**** Source data
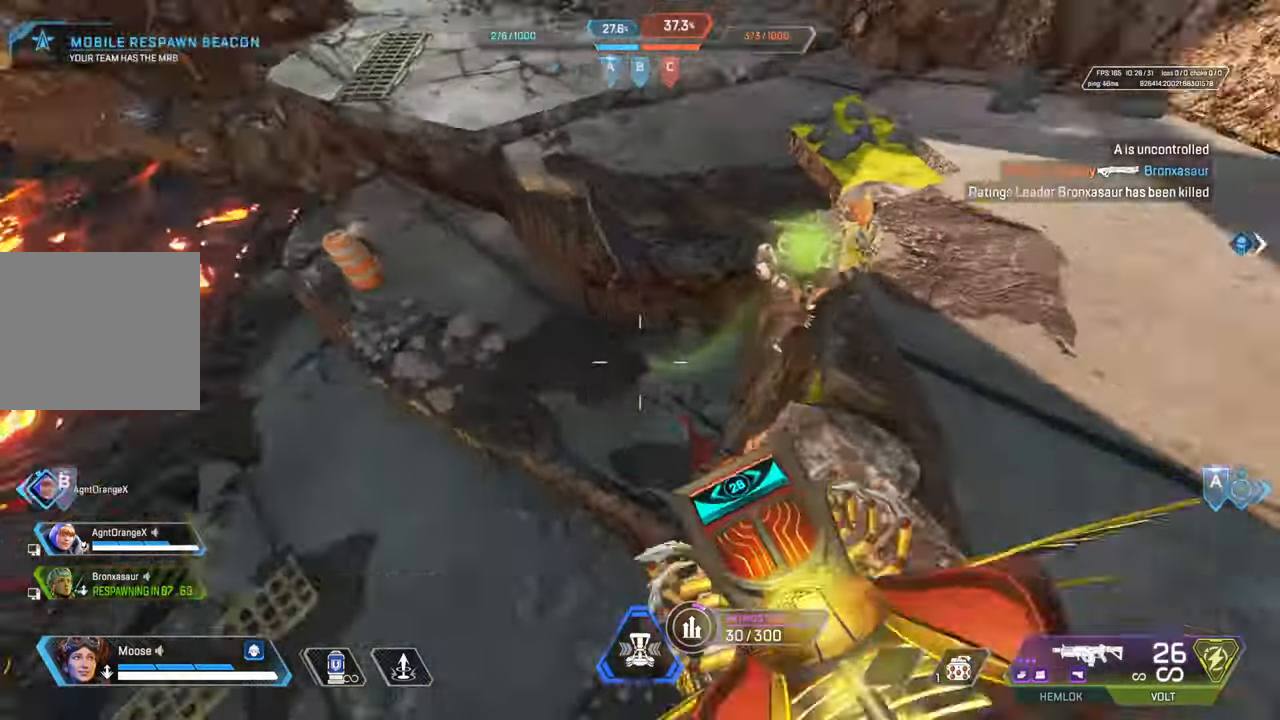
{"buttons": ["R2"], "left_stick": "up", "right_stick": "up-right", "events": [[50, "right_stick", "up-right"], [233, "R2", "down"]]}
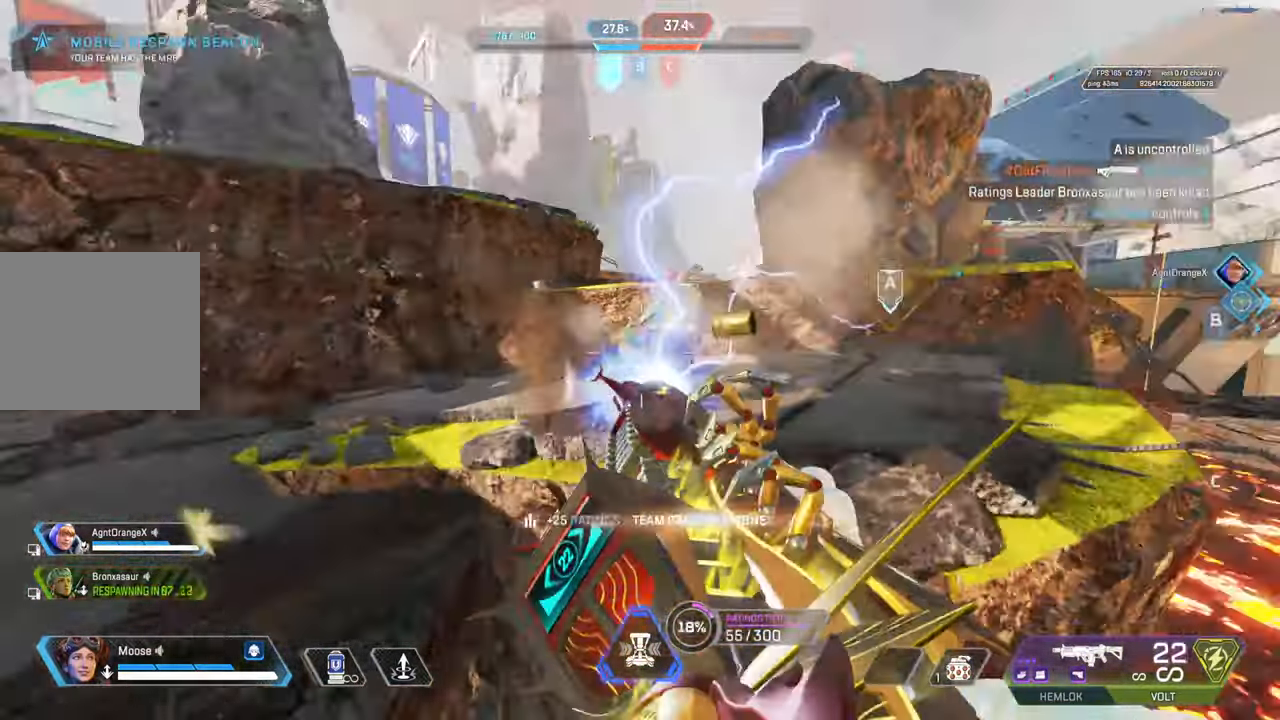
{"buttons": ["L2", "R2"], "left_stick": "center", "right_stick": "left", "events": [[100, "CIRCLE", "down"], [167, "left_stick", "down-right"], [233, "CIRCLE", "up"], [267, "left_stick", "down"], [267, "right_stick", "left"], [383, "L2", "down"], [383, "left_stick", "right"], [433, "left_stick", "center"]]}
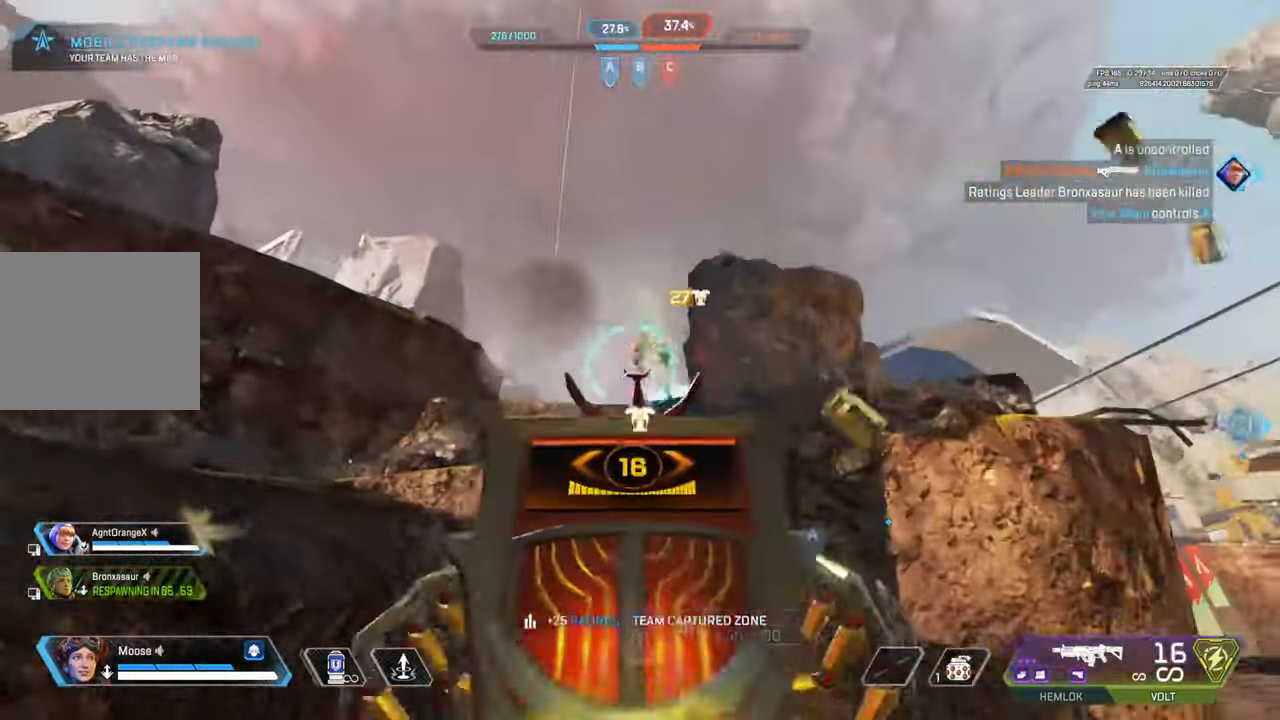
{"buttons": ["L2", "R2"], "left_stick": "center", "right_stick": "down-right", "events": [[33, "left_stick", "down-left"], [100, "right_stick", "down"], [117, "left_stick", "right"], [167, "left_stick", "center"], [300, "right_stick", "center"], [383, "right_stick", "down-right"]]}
********
→ Exercise aim
Once the pictures are set aside, repeat the data above exactly as written.

→ Solution for this exercise
{"buttons": ["R2"], "left_stick": "up", "right_stick": "up-right", "events": [[50, "right_stick", "up-right"], [233, "R2", "down"]]}
{"buttons": ["L2", "R2"], "left_stick": "center", "right_stick": "left", "events": [[100, "CIRCLE", "down"], [167, "left_stick", "down-right"], [233, "CIRCLE", "up"], [267, "left_stick", "down"], [267, "right_stick", "left"], [383, "L2", "down"], [383, "left_stick", "right"], [433, "left_stick", "center"]]}
{"buttons": ["L2", "R2"], "left_stick": "center", "right_stick": "down-right", "events": [[33, "left_stick", "down-left"], [100, "right_stick", "down"], [117, "left_stick", "right"], [167, "left_stick", "center"], [300, "right_stick", "center"], [383, "right_stick", "down-right"]]}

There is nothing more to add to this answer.